Living with Illness

Living with a Mental Illness and Choosing to Fight

Warning: This blog discusses heavy content. If it raises any concerns for you, please contact Lifeline on 13 11 14. 

It is often said “What doesn’t kill you only makes you stronger”. This is a phrase that is commonly used to describe difficult situations. But what people may forget is that for some people battling a mental illness, this is a very accurate description. 

For some people with mental illness death is a very real and tangible possibility. Your brain is constantly telling you that the best option for you is to end your life. Ending your life means that there will be an escape from the pain that torments your soul. Ending your life means that you would no longer have to wake up and feel that there is absolutely no point to your existence. It means that this battle that rages in your mind will be over. The temptation to end it and stop fighting your mind can become tantalising and irresistible. 

Choosing to fight means going to war with your brain. Choosing to fight is saying to the beast called mental illness, I will not let you kill me, but I will let you make me stronger. It means flexing that mental muscle, putting on the armour and getting ready to go round after round in battle with your mind.  Your mind will throw all sorts of things at you. It will fill your head with a thousand thoughts screaming at you, that you’re worthless, that you have no point to your life, that no one cares about you, that you have no future, that no one is going to give you a fair go in life, that the world is an unfair place and that no justice will come, and on and on it goes. 

Choosing to fight means battling the temptation to self-harm. You know that self-harm will remove these thoughts. You know that self-harm will end the battle fast and quickly, and all those thoughts will go away upon falling into that all satisfying, yet completely wrong pattern of behaviour. You know that self-harm will mean that the pain I feel in my soul would be manifested into physical pain and all these thoughts will go out. But you also know that self-harm could kill you. So you battle the temptation to stop self-harm (or perhaps for some alcohol or drugs, anything that numbs the pain inside the soul) because you know by falling into this temptation you will be filled with remorse and regret. Regret that I gave up the fight and let self-harm rob me of the satisfaction of growing stronger in this battle with the beast called mental illness.

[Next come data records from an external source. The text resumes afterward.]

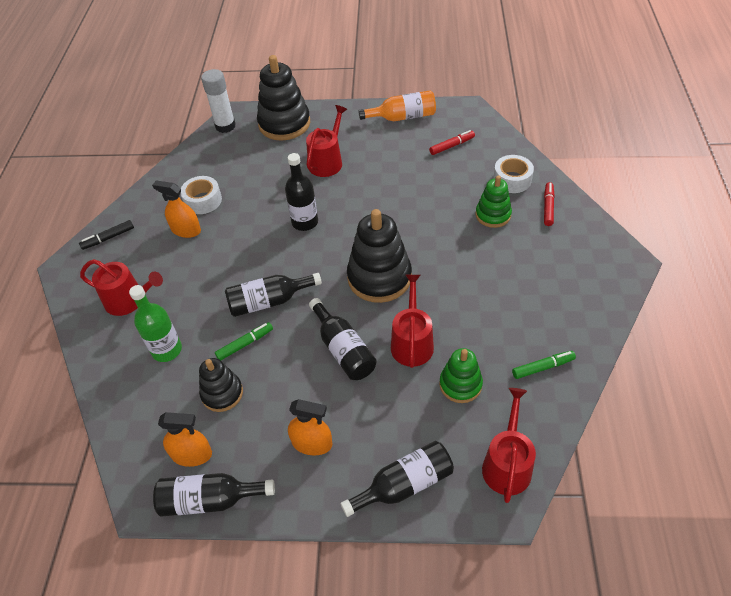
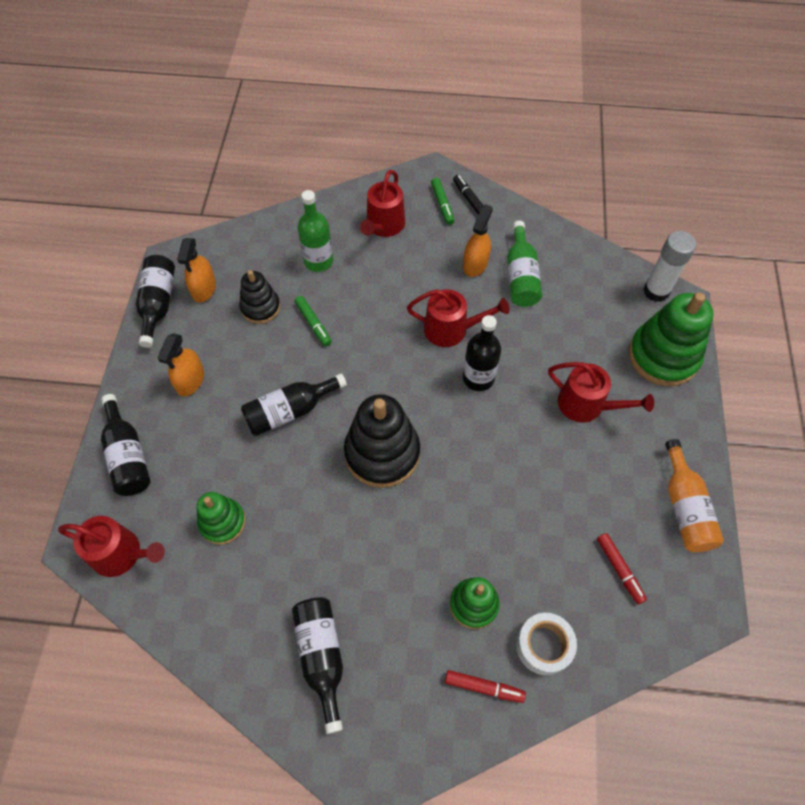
camera: 90 degrees right, 10 degrees up
white tape [181,176,222,214] -> green bottle [507,221,542,307]
black bottle [225,273,322,317] -> black bottle moved to [292,597,343,734]
black stacking toy [257,55,310,141] -> green stacking toy [629,292,714,386]
red watering can [391,275,434,368] -> red watering can moved to [407,289,509,347]
green marker [512,351,576,379] -> green marker moved to [431,178,454,225]

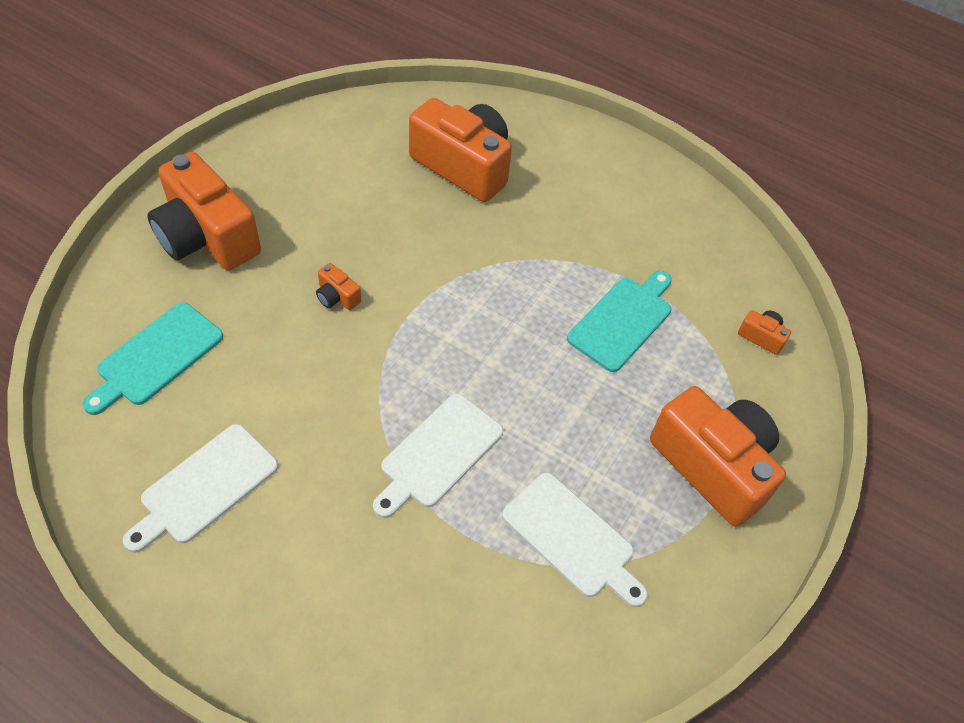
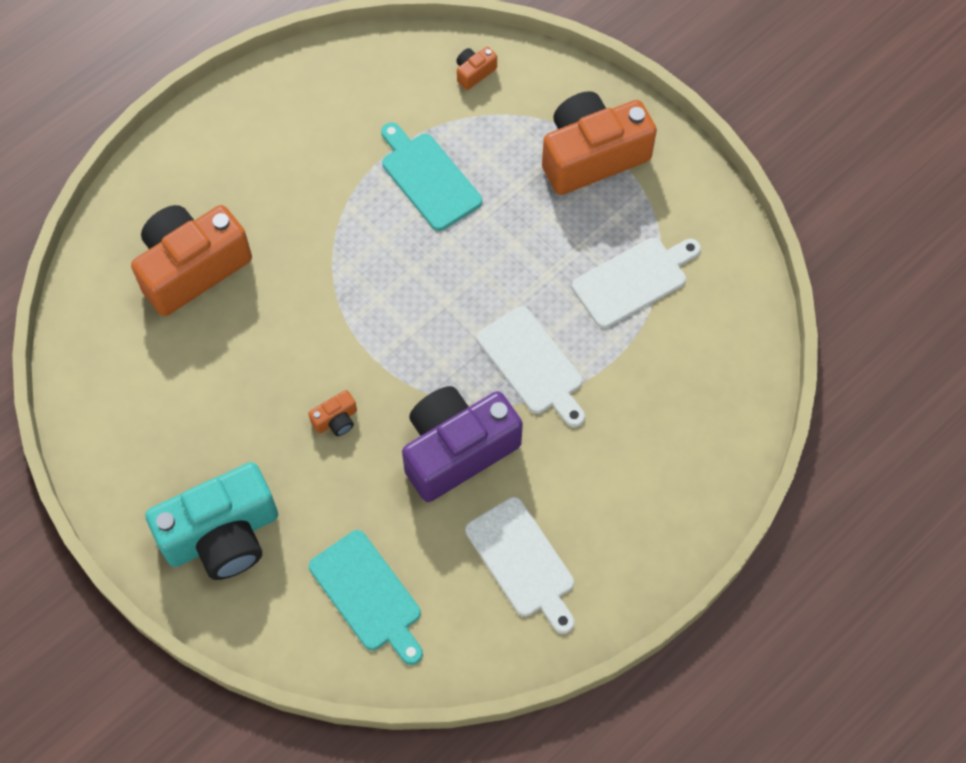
camera: 70 degrees left, 10 degrees up
orange camera [147,152,261,270] -> turquoise camera [145,462,278,580]
none -> purple camera [402,386,523,502]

Choosing to fight means that the battle is long and intense. Choosing to fight and not fall into temptation leaves you weary and depleted. Choosing to fight the battle of the mind is solitary, yet God has also given His children means of grace within the battle. He has given the armour of God, and in particular the sword of spirit, which is the Word of God. With the Word of God I can try and combat the lies in my head with the truth of the gospel. I can cry out to God to heal me, give me peace and take away these thoughts, but if not that He would help and give me sustaining grace for the battle ahead. The battle that will probably go on for days and days, until I admit that I need the rest of the army behind me and ask people to pray for me.

The act of humility of once again admitting defeat and asking people to pray for me seems so shameful at the time. I wonder can I be asking for prayer again for the same issues. What must they think of me? Aren’t they sick of this too? I feel weak, but I am weak because of I have been fighting the beast called mental illness. I need Christ and His people to help me through this battle. It wasn’t till I realised that I was loved first and foremost by God and then by the others God has placed in my life that I realised that this battle is worth fighting. I realise that the pain in my soul is real, and justifiably so, and I gave myself permission to weep. To weep to my heavenly Father, and with the tears and my mind acknowledging that the pain I felt was real, the thoughts went away. 

This time the battle was won with tears of weakness, because the power of Christ is only made perfect in my weakness (2 Corinthians 12:9). It says in James 4:6 that ‘God opposes the proud but gives to the humble’, and I have definitely experienced that. Through my humility of admitting defeat I experienced grace for the battle and was able to claim victory over this latest round without falling back into the nasty habit of self-harm. It teaches me that there really is value in boasting all the more in my weakness, so that the power of Christ may rest upon me (2 Corinthians 12:9). It teaches me that the best way to fight is on my knees, dependant on Him for the strength to keep going.